2. Meio-soprano: a voz feminina intermediária, nem muito grave, nem muito aguda. É bem comum nos países nórdicos e do leste europeu;

3. Contralto: voz raríssima, é a mais grave das vozes femininas.

Vozes Masculinas:

1. Tenor: a voz mais aguda dos homens, se situa uma oitava abaixo do soprano. Juntamente com o soprano, são as vozes mais procuradas para solos em concertos e eventos. Conheça o nosso tenor Néstor Gurry na seção “Ouça e Veja“;

2. Barítono: a voz masculina intermediária, nem muito grave, nem muito aguda. É bem comum nos países  da América Latina, principalmente no Brasil;

3. Baixo: a mais mais grave das vozes humanas. Assim como o meio-soprano, é bastante encontrada nos países nórdicos e do leste europeu.

Um dos grandes diferenciais, do grupo musical “Robério Molinari Eventos”, são os arranjos das músicas feitos, não só para os solos das vozes agudas feminina e masculina (que é o comum entre os grupos musicais), mas arranjos feitos também para dueto de soprano e tenor. Conheça os nossos áudios e vídeos desses duetos na seção “Ouça e Veja“.

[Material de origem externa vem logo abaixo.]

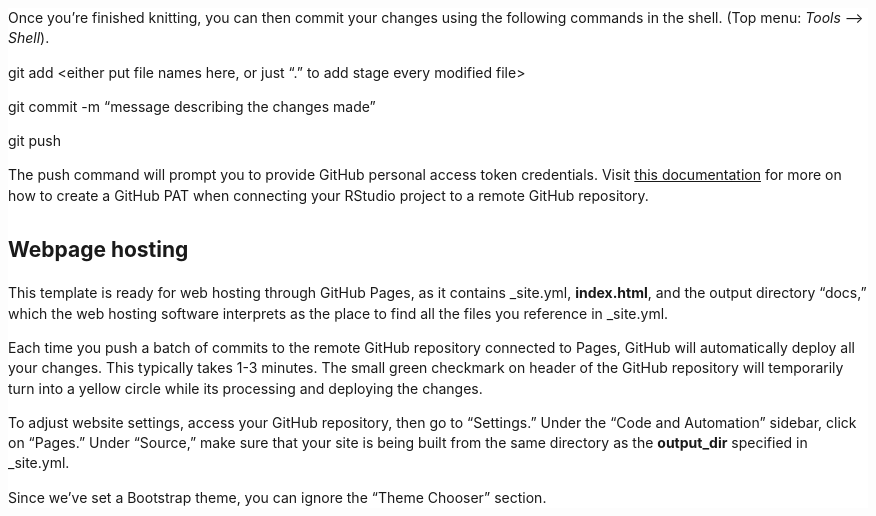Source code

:Once you’re finished knitting, you can then commit your changes using
the following commands in the shell. (Top menu: *Tools* –&gt; *Shell*).

git add &lt;either put file names here, or just “.” to add stage every
modified file&gt;

git commit -m “message describing the changes made”

git push

The push command will prompt you to provide GitHub personal access token
credentials. Visit [this
documentation](https://docs.github.com/en/authentication/keeping-your-account-and-data-secure/creating-a-personal-access-token)
for more on how to create a GitHub PAT when connecting your RStudio
project to a remote GitHub repository.

## Webpage hosting

This template is ready for web hosting through GitHub Pages, as it
contains \_site.yml, **index.html**, and the output directory “docs,”
which the web hosting software interprets as the place to find all the
files you reference in \_site.yml.

Each time you push a batch of commits to the remote GitHub repository
connected to Pages, GitHub will automatically deploy all your changes.
This typically takes 1-3 minutes. The small green checkmark on header of
the GitHub repository will temporarily turn into a yellow circle while
its processing and deploying the changes.

To adjust website settings, access your GitHub repository, then go to
“Settings.” Under the “Code and Automation” sidebar, click on “Pages.”
Under “Source,” make sure that your site is being built from the same
directory as the **output\_dir** specified in \_site.yml.

Since we’ve set a Bootstrap theme, you can ignore the “Theme Chooser”
section.
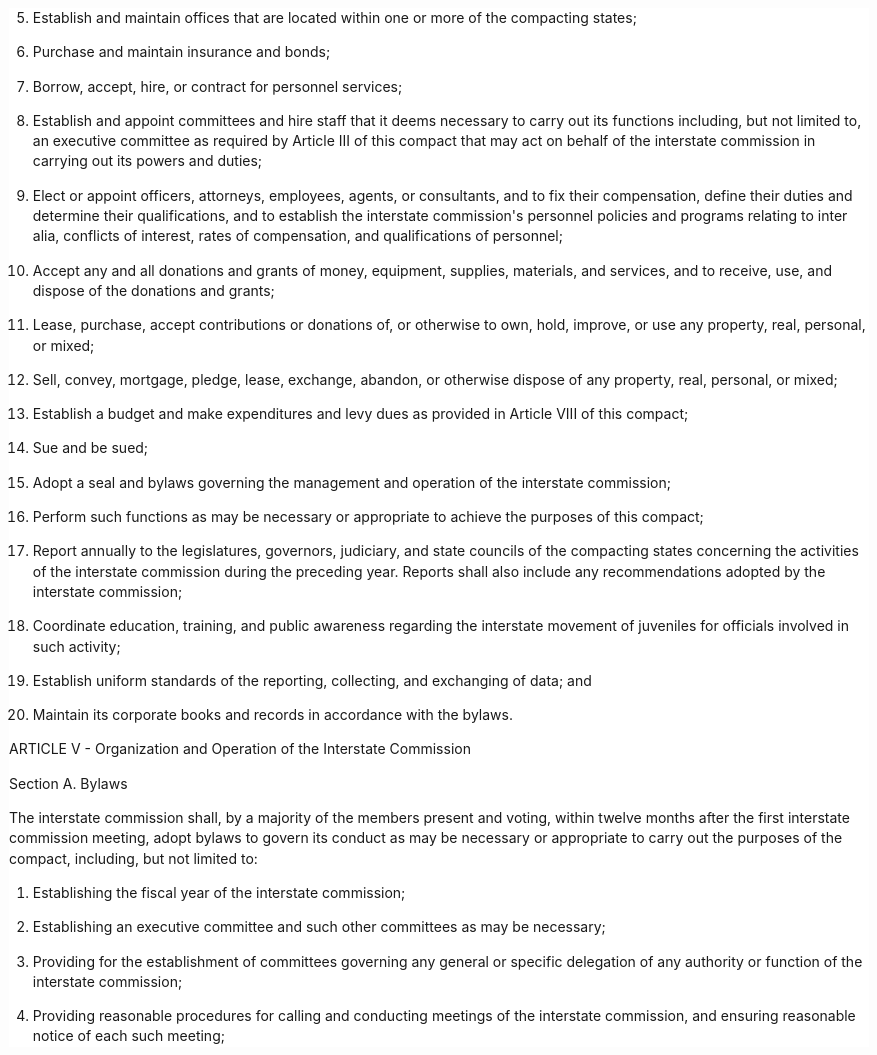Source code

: 5. Establish and maintain offices that are located within one or more of the compacting states;

6. Purchase and maintain insurance and bonds;

7. Borrow, accept, hire, or contract for personnel services;

8. Establish and appoint committees and hire staff that it deems necessary to carry out its functions including, but not limited to, an executive committee as required by Article III of this compact that may act on behalf of the interstate commission in carrying out its powers and duties;

9. Elect or appoint officers, attorneys, employees, agents, or consultants, and to fix their compensation, define their duties and determine their qualifications, and to establish the interstate commission's personnel policies and programs relating to inter alia, conflicts of interest, rates of compensation, and qualifications of personnel;

10. Accept any and all donations and grants of money, equipment, supplies, materials, and services, and to receive, use, and dispose of the donations and grants;

11. Lease, purchase, accept contributions or donations of, or otherwise to own, hold, improve, or use any property, real, personal, or mixed;

12. Sell, convey, mortgage, pledge, lease, exchange, abandon, or otherwise dispose of any property, real, personal, or mixed;

13. Establish a budget and make expenditures and levy dues as provided in Article VIII of this compact;

14. Sue and be sued;

15. Adopt a seal and bylaws governing the management and operation of the interstate commission;

16. Perform such functions as may be necessary or appropriate to achieve the purposes of this compact;

17. Report annually to the legislatures, governors, judiciary, and state councils of the compacting states concerning the activities of the interstate commission during the preceding year. Reports shall also include any recommendations adopted by the interstate commission;

18. Coordinate education, training, and public awareness regarding the interstate movement of juveniles for officials involved in such activity;

19. Establish uniform standards of the reporting, collecting, and exchanging of data; and

20. Maintain its corporate books and records in accordance with the bylaws.

ARTICLE V - Organization and Operation of the Interstate Commission

Section A. Bylaws

The interstate commission shall, by a majority of the members present and voting, within twelve months after the first interstate commission meeting, adopt bylaws to govern its conduct as may be necessary or appropriate to carry out the purposes of the compact, including, but not limited to:

1. Establishing the fiscal year of the interstate commission;

2. Establishing an executive committee and such other committees as may be necessary;

3. Providing for the establishment of committees governing any general or specific delegation of any authority or function of the interstate commission;

4. Providing reasonable procedures for calling and conducting meetings of the interstate commission, and ensuring reasonable notice of each such meeting;
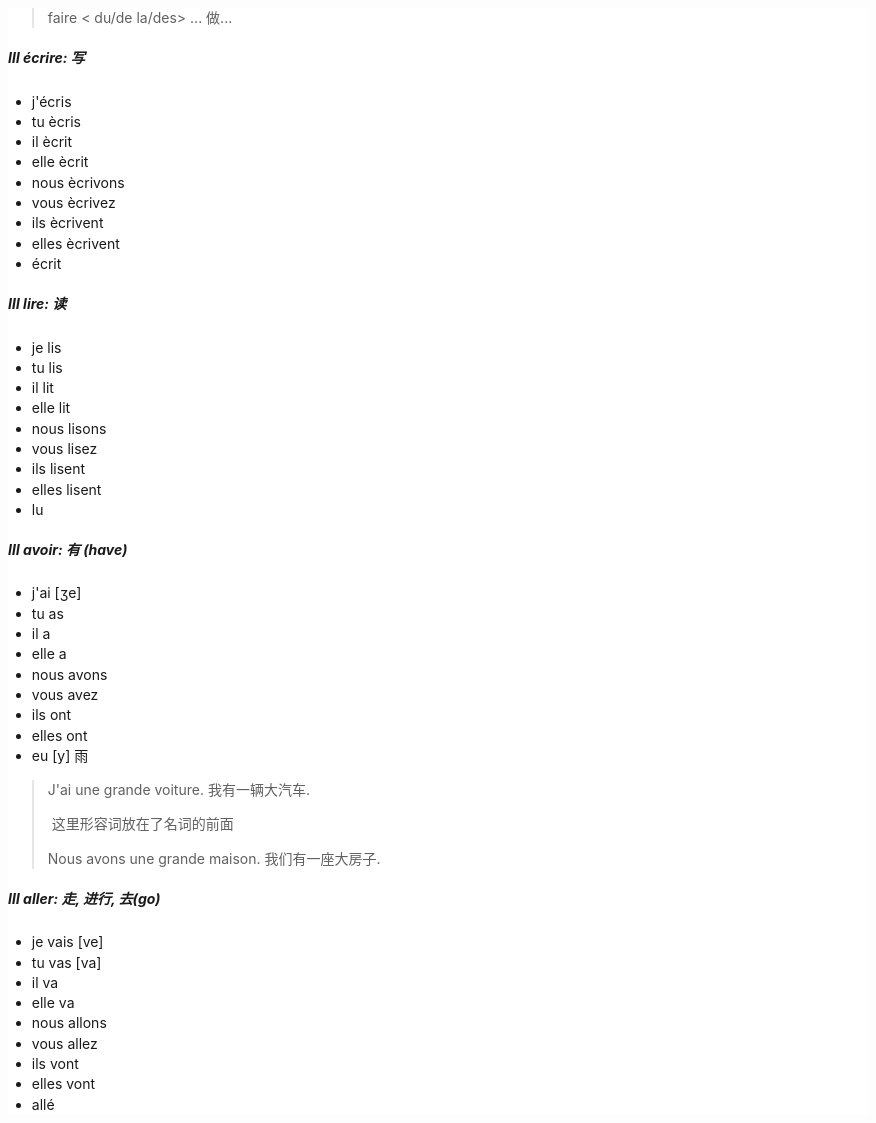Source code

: > faire < du/de la/des> ...   做... 



##### Ⅲ écrire: 写

* j'écris
* tu ècris
* il ècrit
* elle ècrit
* nous ècrivons
* vous ècrivez
* ils ècrivent
* elles ècrivent
* écrit



##### Ⅲ lire: 读

* je lis
* tu lis
* il lit
* elle lit
* nous lisons
* vous lisez
* ils lisent
* elles lisent
* lu



##### *Ⅲ avoir: 有 (have)*

* j'ai [ӡe]
* tu as
* il a
* elle a
* nous avons
* vous avez
* ils ont
* elles ont
* eu [y] 雨

> J'ai  une grande voiture. 我有一辆大汽车. 
>
> ​	这里形容词放在了名词的前面
>
> Nous avons une grande maison. 我们有一座大房子.



##### *Ⅲ aller: 走, 进行, 去(go)*

* je vais [ve]
* tu vas [va]
* il va
* elle va
* nous allons
* vous allez
* ils vont
* elles vont
* allé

Um dos modos de se classificar os instrumentos musicais é o de agrupá-los em quatro grandes famílias ou naipes:

  1. Cordas
  2. Sopros de Madeiras
  3. Sopros de Metais
  4. Percussão

Há, ainda, o grupo dos instrumentos Eletro-eletrônicos, que se utilizam das mesmas características dos quatro naipes acima, porém com amplificação elétrica (ex.: baixo elétrico e guitarra) e/ou geração de sons por meios eletrônicos (ex.: teclados e sintetizadores).

Esses quatro naipes, por sua vez, se subdividem em:

1. Cordas:

  1. Friccionadas por arco: violino, rabeca, viola (de orquestra), violoncelo, contrabaixo, etc.
  2. Dedilhadas ou pulsadas por palheta: harpa, violão, guitarra, bandolim, cavaquinho, cravo, etc.
  3. Percutidas: piano, cimbalão, clavicórdio, etc.

2. Sopros de Madeiras:

  1. Embocadura livre: flauta transversal, flauta doce, ocarina, etc.
  2. Palheta simples: clarinete, saxofone, harmônio, gaita, etc.
  3. Palheta dupla: oboé, corne-inglês, fagote, etc.

3. Sopros de Metais: trompete, corneta, trompa, trombone, bombardino, tuba, etc.

Há, ainda, o órgão de tubos, que é um instrumento de Sopro Misto, pois nele se encontram características da família das madeiras e dos metais, simultaneamente.

4. Percussão:
  1. Sons Determinados: xilofone, vibrafone, metalofone, tímpanos, etc.
  2. Sons Indeterminados: bateria, caixa, pandeiro, chocalho, pratos, etc.

O naipe da Percussão também pode ser classificado como “De corpo duro sonoro” (sinos, claves, agogô, caxixi, etc.) ou “De membrana elástica” (os tambores em geral). Podem também se classificar como: “de Metal” (pratos, agogô, vibrafone, etc.), “de Madeira” (chicote, xilofone, woodblocks, etc.) e, ainda, outros tipos de classificações mais específicas.